Google hat ein unglaublich umfangreiches und stellenweise
auch sehr gutes Angebot. Sicherlich ein Grund, warum sie
bei den Suchmaschinen und einigen anderen
Dienstleistungen im Netz nahezu eine Monopolstellung inne
haben. Das heißt aber nicht, dass man sich nicht auch mal
nach Alternativen umsehen darf. Gerade auch, weil
Gerüchte um nicht ganz korrektes Handling privater Daten
bei Google immer wieder die Runde machen.
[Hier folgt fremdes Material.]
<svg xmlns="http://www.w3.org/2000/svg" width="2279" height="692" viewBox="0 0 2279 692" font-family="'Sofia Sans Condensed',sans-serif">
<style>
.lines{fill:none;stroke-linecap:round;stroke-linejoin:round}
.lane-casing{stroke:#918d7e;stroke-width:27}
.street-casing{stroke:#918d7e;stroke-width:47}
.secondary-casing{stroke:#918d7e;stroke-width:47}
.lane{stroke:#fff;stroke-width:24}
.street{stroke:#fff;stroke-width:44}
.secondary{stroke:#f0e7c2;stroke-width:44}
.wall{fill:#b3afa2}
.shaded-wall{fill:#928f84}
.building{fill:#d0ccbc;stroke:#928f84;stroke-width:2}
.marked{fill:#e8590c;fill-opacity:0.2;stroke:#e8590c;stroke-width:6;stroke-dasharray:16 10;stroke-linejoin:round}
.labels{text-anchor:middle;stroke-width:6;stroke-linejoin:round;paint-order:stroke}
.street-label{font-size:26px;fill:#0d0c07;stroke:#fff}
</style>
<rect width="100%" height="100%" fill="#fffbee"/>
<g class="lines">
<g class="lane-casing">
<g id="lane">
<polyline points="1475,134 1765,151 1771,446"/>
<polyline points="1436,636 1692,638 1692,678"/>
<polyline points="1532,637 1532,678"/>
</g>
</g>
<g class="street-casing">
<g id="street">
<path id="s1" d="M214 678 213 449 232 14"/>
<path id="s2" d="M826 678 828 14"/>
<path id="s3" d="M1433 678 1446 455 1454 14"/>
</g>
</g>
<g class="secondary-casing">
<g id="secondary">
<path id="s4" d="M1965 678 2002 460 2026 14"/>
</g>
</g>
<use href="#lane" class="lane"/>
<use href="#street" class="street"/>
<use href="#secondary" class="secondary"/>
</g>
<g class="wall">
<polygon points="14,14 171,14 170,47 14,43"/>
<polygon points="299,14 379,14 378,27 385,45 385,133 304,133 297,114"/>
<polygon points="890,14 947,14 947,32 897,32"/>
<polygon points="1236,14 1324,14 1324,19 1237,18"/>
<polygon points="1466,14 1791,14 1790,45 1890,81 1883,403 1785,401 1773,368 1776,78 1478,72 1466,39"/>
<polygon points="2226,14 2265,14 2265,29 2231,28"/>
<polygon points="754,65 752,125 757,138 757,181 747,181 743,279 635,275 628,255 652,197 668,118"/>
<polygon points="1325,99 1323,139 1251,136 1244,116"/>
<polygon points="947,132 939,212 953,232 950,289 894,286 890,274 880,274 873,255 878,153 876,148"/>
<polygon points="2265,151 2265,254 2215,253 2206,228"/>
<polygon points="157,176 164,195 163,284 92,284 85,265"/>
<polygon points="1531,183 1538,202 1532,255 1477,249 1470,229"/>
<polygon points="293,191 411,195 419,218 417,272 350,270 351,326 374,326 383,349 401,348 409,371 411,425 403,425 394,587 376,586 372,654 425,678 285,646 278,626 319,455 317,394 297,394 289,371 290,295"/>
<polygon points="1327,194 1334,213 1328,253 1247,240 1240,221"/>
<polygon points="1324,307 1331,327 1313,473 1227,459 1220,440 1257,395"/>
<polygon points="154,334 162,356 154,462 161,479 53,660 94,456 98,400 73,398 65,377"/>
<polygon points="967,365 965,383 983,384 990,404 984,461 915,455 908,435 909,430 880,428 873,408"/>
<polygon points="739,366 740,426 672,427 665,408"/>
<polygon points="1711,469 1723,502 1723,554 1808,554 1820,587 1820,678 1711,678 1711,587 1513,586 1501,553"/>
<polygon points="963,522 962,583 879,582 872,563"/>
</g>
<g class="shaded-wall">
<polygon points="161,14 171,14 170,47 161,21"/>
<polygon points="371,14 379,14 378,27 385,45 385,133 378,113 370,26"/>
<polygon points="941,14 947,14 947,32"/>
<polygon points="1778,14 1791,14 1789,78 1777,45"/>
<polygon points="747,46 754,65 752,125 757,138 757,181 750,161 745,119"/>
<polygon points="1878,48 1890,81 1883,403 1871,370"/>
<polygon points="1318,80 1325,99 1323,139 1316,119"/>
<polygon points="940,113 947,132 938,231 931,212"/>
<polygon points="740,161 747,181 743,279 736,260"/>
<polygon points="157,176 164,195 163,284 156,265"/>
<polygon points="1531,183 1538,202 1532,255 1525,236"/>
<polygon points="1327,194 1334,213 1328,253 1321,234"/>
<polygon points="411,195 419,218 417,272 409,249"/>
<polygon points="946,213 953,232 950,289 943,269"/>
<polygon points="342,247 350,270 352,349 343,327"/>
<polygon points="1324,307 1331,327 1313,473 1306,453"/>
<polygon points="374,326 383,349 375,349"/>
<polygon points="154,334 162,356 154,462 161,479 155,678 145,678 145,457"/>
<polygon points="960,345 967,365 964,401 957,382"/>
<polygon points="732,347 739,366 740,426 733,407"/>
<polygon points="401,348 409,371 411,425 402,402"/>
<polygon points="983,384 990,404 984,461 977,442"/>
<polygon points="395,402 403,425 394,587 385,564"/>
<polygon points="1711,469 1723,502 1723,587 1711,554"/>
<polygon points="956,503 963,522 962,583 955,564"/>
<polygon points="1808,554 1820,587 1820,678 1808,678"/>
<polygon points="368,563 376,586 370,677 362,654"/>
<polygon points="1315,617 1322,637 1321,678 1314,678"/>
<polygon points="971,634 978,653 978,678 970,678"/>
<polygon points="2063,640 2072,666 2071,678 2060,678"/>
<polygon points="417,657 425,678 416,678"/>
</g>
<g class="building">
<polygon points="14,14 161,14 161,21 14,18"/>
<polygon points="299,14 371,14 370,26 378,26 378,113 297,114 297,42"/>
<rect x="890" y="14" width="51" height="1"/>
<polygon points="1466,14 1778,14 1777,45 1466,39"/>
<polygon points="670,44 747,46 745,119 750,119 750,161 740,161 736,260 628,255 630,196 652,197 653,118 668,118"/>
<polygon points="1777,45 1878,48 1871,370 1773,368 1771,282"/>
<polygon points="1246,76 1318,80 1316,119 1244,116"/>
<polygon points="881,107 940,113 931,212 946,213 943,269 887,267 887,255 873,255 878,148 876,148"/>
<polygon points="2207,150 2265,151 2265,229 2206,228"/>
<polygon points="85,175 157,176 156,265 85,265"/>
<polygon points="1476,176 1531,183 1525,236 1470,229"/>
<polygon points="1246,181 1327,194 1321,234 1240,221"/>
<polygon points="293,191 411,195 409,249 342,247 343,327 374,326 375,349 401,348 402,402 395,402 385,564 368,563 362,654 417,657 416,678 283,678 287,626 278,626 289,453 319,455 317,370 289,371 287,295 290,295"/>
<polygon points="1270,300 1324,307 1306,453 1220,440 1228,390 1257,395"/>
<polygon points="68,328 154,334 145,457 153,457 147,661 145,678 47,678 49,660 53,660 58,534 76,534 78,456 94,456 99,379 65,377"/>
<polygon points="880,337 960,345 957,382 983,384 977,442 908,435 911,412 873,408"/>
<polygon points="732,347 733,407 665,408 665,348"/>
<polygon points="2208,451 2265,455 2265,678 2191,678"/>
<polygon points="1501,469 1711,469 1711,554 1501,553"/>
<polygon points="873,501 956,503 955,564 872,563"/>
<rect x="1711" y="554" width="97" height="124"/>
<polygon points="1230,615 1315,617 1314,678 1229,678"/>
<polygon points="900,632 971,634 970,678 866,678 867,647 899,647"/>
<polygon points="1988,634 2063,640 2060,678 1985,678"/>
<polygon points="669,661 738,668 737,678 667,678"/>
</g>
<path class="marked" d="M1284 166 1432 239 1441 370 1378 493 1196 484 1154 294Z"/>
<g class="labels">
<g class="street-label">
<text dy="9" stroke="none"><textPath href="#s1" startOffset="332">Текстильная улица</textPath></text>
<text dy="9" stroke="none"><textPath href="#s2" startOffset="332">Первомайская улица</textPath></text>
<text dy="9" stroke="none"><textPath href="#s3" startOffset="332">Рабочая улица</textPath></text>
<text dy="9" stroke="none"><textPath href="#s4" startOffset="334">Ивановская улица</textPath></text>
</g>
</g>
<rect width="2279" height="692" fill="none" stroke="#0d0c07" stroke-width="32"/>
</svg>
Bis jetzt
konnte das jedoch nicht nachgewiesen werden. Zwei
Alternativen werden an dieser Stelle vorgestellt.
Mit der Suchmaschine Regenwald retten
Das hat sich die Suchmaschine Forestle zur
Aufgabe gemacht. Wie funktionierts? Ähnlich wie es bei
Google auch gemacht wird. Geld kommt in den Laden durch
Klicks auf Werbungen, die in der rechten Spalte neben den
Suchergebnissen angezeigt werden. Und dieses Geld wird,
in Zusammenarbeit mit
The
Nature Conservancy, in den Kauf von Regenwaldfläche
investiert, die so vor Abholzung geschützt werden
soll.
Ursprünglich hat Forestle mit Google kooperiert. Aber
dann kam es zu Streitereien. Google hat Forestle
vorgeworfen, die User dazu animiert zu haben, auch auf
Werbung zu klicken, die sie nicht interessiert. Um so
mehr Geld zu verdienen. Das entspricht nicht den
AdSense-Richtlinien von Google. Google kündigte also
die Zusammenarbeit. Wer in diesem Streit Recht hatte,
kann ich nicht beurteilen. Forestle macht jetzt auf der
eigenen Seite deutlich, dass solches Schinden von
Werbeklicks nicht gewünscht ist. Mittlerweile besteht
eine Zusammenarbeit mit Yahoo. Erste Tests meinerseits
haben gute Suchergebnisse geliefert. Das Projekt wirkt
ziemlich glaubwürdig. Nach Angaben von Forestle sichert
jede Suchanfrage 0,1 m² Regenwaldfläche. Als Suchfenster in den Browser kann man es auch
integrieren.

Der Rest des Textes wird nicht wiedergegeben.